About the place where the accident occurred there was a change in the kind of rail used, the south part of the track being “ T ” rail and the north part flat rail. The car in which the plaintiff took passage was going north. Witnesses for her swore to finding marks on the “T” rail south of the junction, showing that the car left on that rail and ran along on top of the rail some distance and went over the embankment sixty or seventy feet beyond. Witnesses for the defendant swore-to finding a mark on the flat rail north of the junction, showing that the car left on that rail. They also swore to finding the remains of a small crushed stone, indicating that the accident was caused by the car wheel striking it. Witnesses for plaintiff swore that the outside rail was not elevated, and that the rails were farther apart than the standard gauge used.
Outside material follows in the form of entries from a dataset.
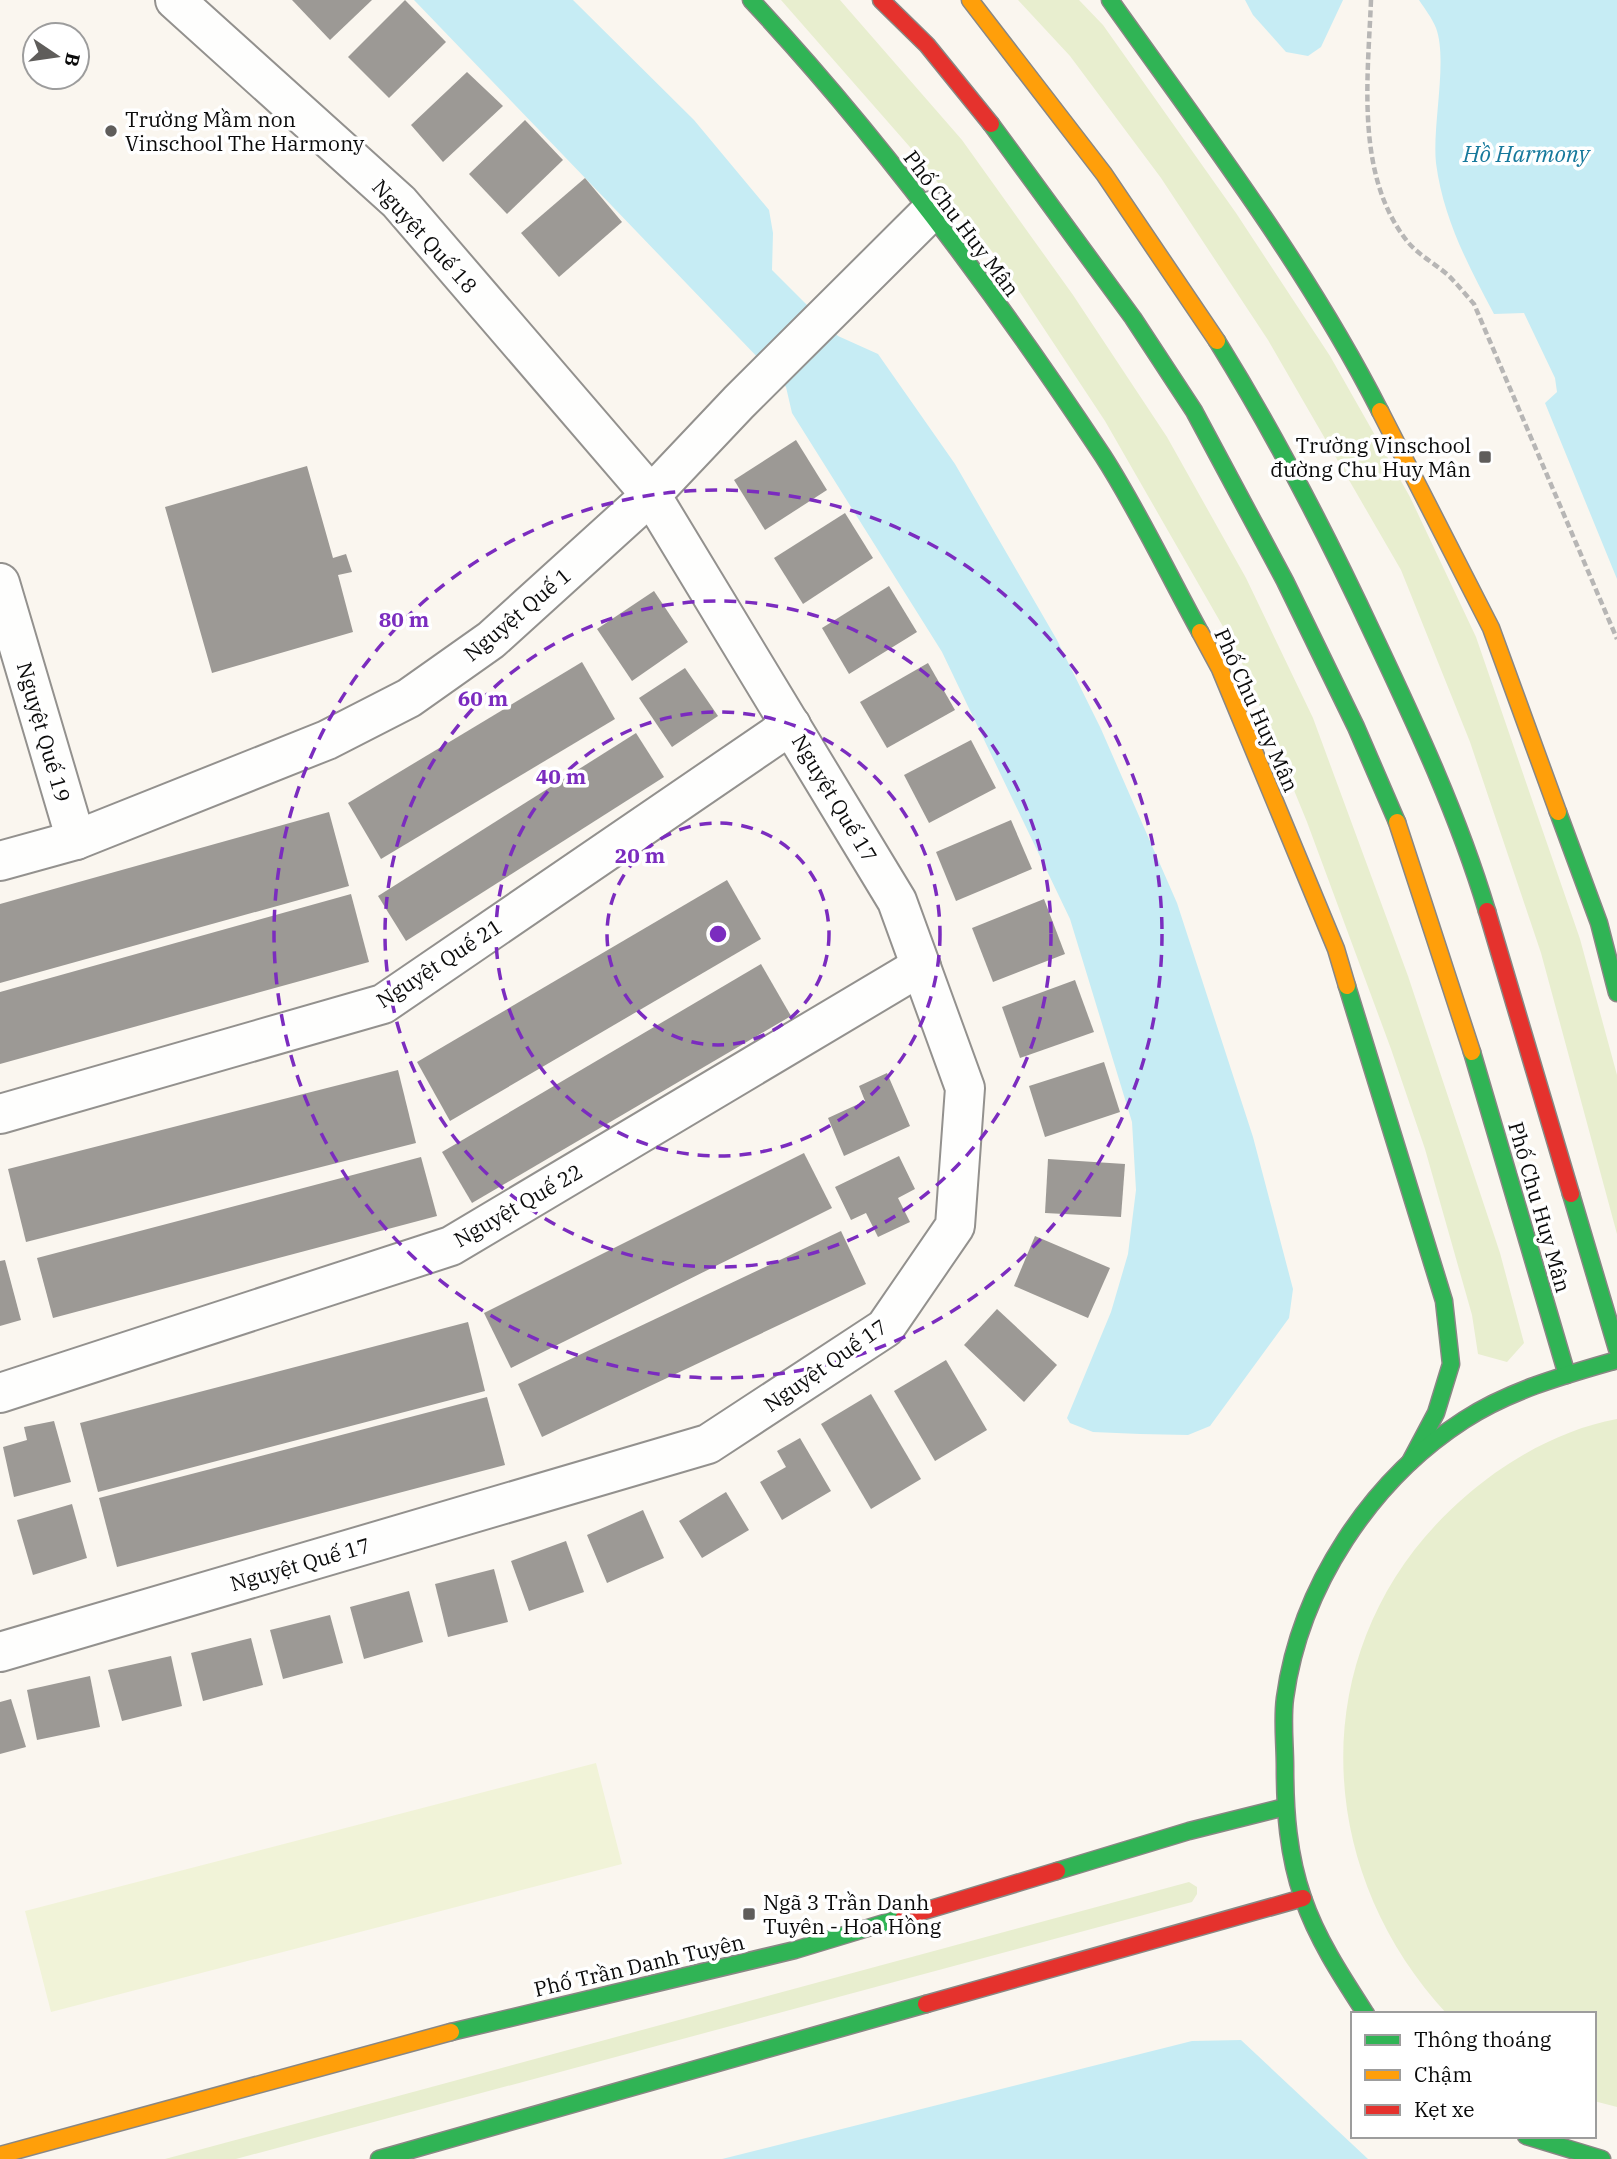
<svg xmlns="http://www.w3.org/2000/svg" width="1617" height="2159" font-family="'IBM Plex Serif',serif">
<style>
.green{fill:#e8eecf}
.pitch{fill:#f1f3d8}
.water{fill:#c6ecf4}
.building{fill:#9c9995}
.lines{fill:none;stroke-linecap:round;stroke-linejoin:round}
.street-casing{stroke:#93918e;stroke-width:42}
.fast-casing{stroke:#898784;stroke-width:19}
.slow-casing{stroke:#898784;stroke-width:19}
.jam-casing{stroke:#898784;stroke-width:19}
.path{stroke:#b7b6b5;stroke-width:4.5;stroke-dasharray:7 3.5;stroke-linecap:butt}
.street{stroke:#fefefd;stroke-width:38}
.fast{stroke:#30b455;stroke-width:16}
.slow{stroke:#ff9f0a;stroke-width:16}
.jam{stroke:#e5322d;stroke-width:16}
.ring{fill:none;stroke:#7b2cbf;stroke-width:3.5;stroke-dasharray:12 9}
.poi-dot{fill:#5f5d5b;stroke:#fff;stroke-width:2.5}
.labels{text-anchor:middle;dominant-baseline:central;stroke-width:7;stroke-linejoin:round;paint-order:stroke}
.poi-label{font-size:21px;fill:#0b0b0b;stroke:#fff;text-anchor:start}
.street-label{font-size:21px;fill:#0b0b0b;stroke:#fff}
.water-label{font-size:23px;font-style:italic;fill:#16799c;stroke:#fff}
.centre{fill:#7b2cbf;stroke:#fff;stroke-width:3.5}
.ring-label{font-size:21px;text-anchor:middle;font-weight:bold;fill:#7b2cbf;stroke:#fff;stroke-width:7;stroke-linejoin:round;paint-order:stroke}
</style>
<rect width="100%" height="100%" fill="#faf6ef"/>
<g class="green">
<polygon points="781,0 840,0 962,140 1073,295 1167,437 1246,578 1313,718 1408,976 1500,1253 1524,1343 1507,1362 1478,1354 1472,1315 1425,1149 1391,1049 1307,822 1237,651 1105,421 998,259 909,146"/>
<polygon points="1018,0 1079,0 1103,25 1236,213 1330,356 1410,497 1476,637 1580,939 1617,1075 1617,1234 1541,953 1470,742 1401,570 1268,340 1161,178 1070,56"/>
<path d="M1617,1419V2107L1594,2101V2014H1447C1306,1862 1305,1633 1467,1495C1509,1459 1562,1429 1617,1419Z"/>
<polygon points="1189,1882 1197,1887 1197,1894 1192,1902 236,2159 165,2159"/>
</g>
<polygon class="pitch" points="596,1763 622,1864 51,2012 25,1911"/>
<g class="water">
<polygon points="414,0 573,0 694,120 769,210 773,233 772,270 838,336 878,354 955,464 1057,640 1101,729 1177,903 1253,1137 1293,1289 1289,1318 1210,1426 1188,1435 1140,1434 1093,1432 1070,1423 1067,1418 1111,1312 1128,1254 1136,1190 1132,1122 1070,919 942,652 792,413 786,387"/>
<polygon points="1245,0 1343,0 1321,47 1308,56 1286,52 1253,15"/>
<path d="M1419,0H1617V579L1545,403L1557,392L1555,378L1524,313L1494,314C1468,265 1443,218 1436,163C1432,126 1448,60 1436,28C1432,18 1425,9 1419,0Z"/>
<polygon points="1241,2040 1368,2159 722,2159 1192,2041"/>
</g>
<g class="building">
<polygon points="292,0 372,0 330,40"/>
<polygon points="405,0 446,42 389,98 348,57"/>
<polygon points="467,72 503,106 443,162 411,125"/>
<polygon points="525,120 563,160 507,214 469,174"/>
<polygon points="585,178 622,222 559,277 521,233"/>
<polygon points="796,440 827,490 765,530 734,480"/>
<polygon points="307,466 333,558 346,554 352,572 338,575 353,632 212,673 165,507"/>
<polygon points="845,513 873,558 803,604 774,558"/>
<polygon points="889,586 917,632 849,674 822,628"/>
<polygon points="654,591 688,642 632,681 597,629"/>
<polygon points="582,662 615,719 381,859 348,803"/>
<polygon points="928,663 955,710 887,748 860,702"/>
<polygon points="685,668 718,716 672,747 639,698"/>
<polygon points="636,733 664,777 406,941 378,896"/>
<polygon points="971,740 996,788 929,823 904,775"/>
<polygon points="329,812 349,886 0,983 0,904"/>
<polygon points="1011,820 1032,869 956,901 936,852"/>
<polygon points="727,880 761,939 450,1121 417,1062"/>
<polygon points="351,894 369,962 0,1064 0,992"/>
<polygon points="1044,899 1065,954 993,982 972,928"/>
<polygon points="761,964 791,1016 472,1203 442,1152"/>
<polygon points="1075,980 1094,1032 1020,1058 1002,1007"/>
<polygon points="1104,1062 1120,1112 1045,1137 1029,1086"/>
<polygon points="398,1070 416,1143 26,1242 8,1169"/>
<polygon points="887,1073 910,1126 844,1156 828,1118 865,1101 859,1086"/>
<polygon points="804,1153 832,1208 511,1368 484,1313"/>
<polygon points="899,1156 915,1189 898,1198 910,1222 878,1237 866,1213 851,1220 835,1187"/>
<polygon points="421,1157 437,1216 53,1318 37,1258"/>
<polygon points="1048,1159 1125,1164 1121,1217 1045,1213"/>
<polygon points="841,1231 866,1284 542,1437 518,1384"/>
<polygon points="1035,1236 1110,1268 1088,1318 1014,1286"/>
<polygon points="5,1260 21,1320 0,1326 0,1261"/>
<polygon points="997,1309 1057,1365 1024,1402 964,1345"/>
<polygon points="468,1322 485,1391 98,1492 80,1423"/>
<polygon points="946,1360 987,1430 935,1461 894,1391"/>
<polygon points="871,1394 921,1479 871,1509 821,1424"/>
<polygon points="487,1397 505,1465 117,1567 99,1498"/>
<polygon points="54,1421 71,1482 14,1497 3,1447 27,1440 24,1427"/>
<polygon points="800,1438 831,1491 782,1520 760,1482 786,1467 777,1451"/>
<polygon points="726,1492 749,1530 702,1558 679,1521"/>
<polygon points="72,1504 87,1558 33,1575 17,1520"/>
<polygon points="643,1510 664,1558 607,1583 587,1535"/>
<polygon points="566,1541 584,1592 529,1611 511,1561"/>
<polygon points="494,1569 508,1622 448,1637 435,1584"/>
<polygon points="409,1591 423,1642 364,1659 350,1607"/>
<polygon points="330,1615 343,1663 283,1679 270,1630"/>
<polygon points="251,1638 263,1685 203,1701 191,1653"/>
<polygon points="171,1656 182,1706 122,1721 108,1670"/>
<polygon points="90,1676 100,1727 37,1740 27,1690"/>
<polygon points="11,1699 26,1747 0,1754 0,1702"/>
</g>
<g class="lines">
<defs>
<g id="street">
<polyline points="0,583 76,840"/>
<polyline points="0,861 76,840 327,740 409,698 491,640 651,495 739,402 931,211"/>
<polyline points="0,1114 383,1004 791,725"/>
<polyline points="0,1393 451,1246 921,966"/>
<polyline points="0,1652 708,1444 885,1328 955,1226 965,1088 897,901 651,495 399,202 175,0"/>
</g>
<g id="fast">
<path d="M751,0C882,140 997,296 1103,456C1139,512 1168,574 1200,632"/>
<path d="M1110,0C1205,134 1305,264 1380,411"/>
<polyline points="991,124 1133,318 1194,411 1285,581 1356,727 1397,822"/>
<path d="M1217,341C1276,436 1327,535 1374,636C1417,727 1458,815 1487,911"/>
<polyline points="1558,812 1599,923 1617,993"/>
<polyline points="1347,986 1444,1301 1451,1364 1436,1413 1410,1462"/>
<polyline points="1472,1052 1567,1375"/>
<polyline points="1571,1194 1617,1349"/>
<polyline points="1057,1871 1189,1831 1285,1807"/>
<path d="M1366,2014C1342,1977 1317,1939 1303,1898C1288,1855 1285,1811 1285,1767C1285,1744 1282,1720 1285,1698C1300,1587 1371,1480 1464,1420C1510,1390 1565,1375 1617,1360"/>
<polyline points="451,2032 795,1950 904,1917"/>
<polyline points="1526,2136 1602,2159"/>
<polyline points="379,2159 926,2004"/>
</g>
<g id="slow">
<polyline points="970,0 1104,174 1217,341"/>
<polyline points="1380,411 1491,628 1558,812"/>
<polyline points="1200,632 1220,669 1336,949 1347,986"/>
<polyline points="1397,822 1472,1052"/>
<polyline points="0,2155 451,2032"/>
</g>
<g id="jam">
<polyline points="881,0 927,45 991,124"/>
<polyline points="1487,911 1571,1194"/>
<polyline points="904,1917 1057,1871"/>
<polyline points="926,2004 1303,1898"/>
</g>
</defs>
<use href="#street" class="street-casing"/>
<use href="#fast" class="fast-casing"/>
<use href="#slow" class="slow-casing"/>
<use href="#jam" class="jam-casing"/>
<path class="path" d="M1371,0C1368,78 1355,175 1407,241C1418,255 1436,264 1449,276C1458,285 1466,295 1474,304L1617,639"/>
<use href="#street" class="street"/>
<use href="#fast" class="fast"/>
<use href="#slow" class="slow"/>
<use href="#jam" class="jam"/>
</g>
<g class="ring">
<circle cx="718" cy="934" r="111"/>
<circle cx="718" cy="934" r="222"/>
<circle cx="718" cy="934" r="333"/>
<circle cx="718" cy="934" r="444"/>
</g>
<g class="poi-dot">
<circle cx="111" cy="131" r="7"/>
<rect x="1478" y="450" width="14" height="14" rx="3.5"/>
<rect x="742" y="1907" width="14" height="14" rx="3.5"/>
</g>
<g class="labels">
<g class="poi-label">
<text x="125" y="119">Trường Mầm non<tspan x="125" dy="24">Vinschool The Harmony</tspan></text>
<text x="1471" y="445" text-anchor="end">Trường Vinschool<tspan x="1471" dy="24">đường Chu Huy Mân</tspan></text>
<text x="763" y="1902">Ngã 3 Trần Danh<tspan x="763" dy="24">Tuyên - Hoa Hồng</tspan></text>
</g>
<g class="street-label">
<text transform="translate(962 223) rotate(53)">Phố Chu Huy Mân</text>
<text transform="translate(425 236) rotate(48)">Nguyệt Quế 18</text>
<text transform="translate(517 614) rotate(-40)">Nguyệt Quế 1</text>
<text transform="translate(1257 710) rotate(66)">Phố Chu Huy Mân</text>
<text transform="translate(44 732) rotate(74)">Nguyệt Quế 19</text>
<text transform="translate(835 798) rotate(59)">Nguyệt Quế 17</text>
<text transform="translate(439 963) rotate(-33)">Nguyệt Quế 21</text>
<text transform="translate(518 1205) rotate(-30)">Nguyệt Quế 22</text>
<text transform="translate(1540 1207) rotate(74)">Phố Chu Huy Mân</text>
<text transform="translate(825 1365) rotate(-35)">Nguyệt Quế 17</text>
<text transform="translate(300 1564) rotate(-16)">Nguyệt Quế 17</text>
<text transform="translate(639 1965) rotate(-13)">Phố Trần Danh Tuyên</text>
</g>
<g class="water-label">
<text x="1526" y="153">Hồ Harmony</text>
</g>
</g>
<circle cx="718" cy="934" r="10" class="centre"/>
<g class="ring-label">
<text x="404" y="627">80 m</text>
<text x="483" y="706">60 m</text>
<text x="561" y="784">40 m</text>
<text x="640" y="863">20 m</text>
</g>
<rect x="1351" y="2012" width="245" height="126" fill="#ffffff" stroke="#9d9d9d" stroke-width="2"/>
<rect x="1365" y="2035" width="35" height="10" fill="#30b455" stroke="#9d9d9d" stroke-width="2"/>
<text x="1414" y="2047" font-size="21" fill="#0b0b0b">Thông thoáng</text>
<rect x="1365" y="2070" width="35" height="10" fill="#ff9f0a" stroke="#9d9d9d" stroke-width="2"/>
<text x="1414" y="2082" font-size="21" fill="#0b0b0b">Chậm</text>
<rect x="1365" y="2105" width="35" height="10" fill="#e5322d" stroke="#9d9d9d" stroke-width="2"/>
<text x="1414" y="2117" font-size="21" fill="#0b0b0b">Kẹt xe</text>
<g transform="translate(56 56) rotate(103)"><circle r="33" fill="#ffffff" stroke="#9d9d9d" stroke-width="2"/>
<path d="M0-5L12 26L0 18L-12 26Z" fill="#5f5d5b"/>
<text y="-10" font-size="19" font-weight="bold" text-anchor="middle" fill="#0b0b0b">B</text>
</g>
</svg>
Defendant’s witnesses deny this, and it is claimed they are more reliable, because they measured with a standard iron gauge, while the plaintiff’s witnesses measured with a tape line and estimated the elevation from the eye. The measurements and elevations taken by defendant’s witnesses were taken just before the trial, and there was some conflict as to whether there had been any changes made after the accident more than merely “ shimming ” up the rail a little with wedges, notwithstanding the conflict it is made clear that the part of the track where the accident occurred was a dangerous place and required great care on the part of employes operating cars. The evidence satisfies us that the car was moving at a reckless rate of speed at the time it left the track. Some of the plaintiff’s witnesses fixed the • rate at twenty miles per hour, while the conductor and motorneer fixed it at six. Of course, it is difficult to estimate with accuracy the speed of a rapidly moving electric car, but it does not seem there could be an honest difference of fourteen miles per hour. The evidence is uncontradicted that the car was rocking and pitching at a fearful rate, indicating that its speed was rapid.
The plaintiff was without fault. She was a passenger for hire, entitled to be safely transported, and the presumption is that the overturning of the car resulted from the defective condition of the track or the mismanagement of the car, or both combined, and the onus was upon the company to show that the accident resulted from, a cause for which it was not responsible. P. C. & St. L. R. R. Co. v. Thompson, 56 Ill. 138; P. P. & J. R. R. Co. v. Reynolds, 88 Ill. 418; Eagle Packet Co. v. Defries, 94 Ill. 598.
The jury were of the opinion that the accident was caused by the bad condition of the track coupled with the speed of the train.
The objection to certain rulings of the court on the admission of evidence are rather unimportant. It is difficult for us to see how the admission of that denied or the exclusion of that complained of could have altered the result.
The defendant submitted for special findings ten interrogatories, which were by counsel for plaintiff read to the jury, and commented on, he giving his idea as to how they should be answered. To the action of plaintiff’s counsel in so doing the defendant objected, but the court overruled the objection and held that counsel had the right to read the interrogatories to the jury and explain to them his idea as to how they should be decided.
This, it is claimed, was reversible error. What was said by counsel does not appear in the bill of exceptions, and we can not, therefore, determine whether the remarks were harmful. Such a practice, however, should not receive the countenance of the court, because of the abuses which it would evidently lead to.
The statement made by counsel in his closing speech that the law relating to special findings was procured by the efforts of corporations and corporation lobbyists in the legislature was entirely improper. It was met, however, by a prompt rebuke from the court.
When the court read the interrogatories to the jury he told them orally that their answers to them should be consistent with their general verdict. To such oral statement defendant excepted. The giving of such oral direction was erroneous. Oral instructions to the jury are inhibited by statute. The agreement for the court to instruct orally was confined to the form of the general verdict, as appears from the bill of exceptions.
We do not think the direction would have been correct, even if embodied in the form of a written instruction.
The judgment should be reversed and the cause remanded.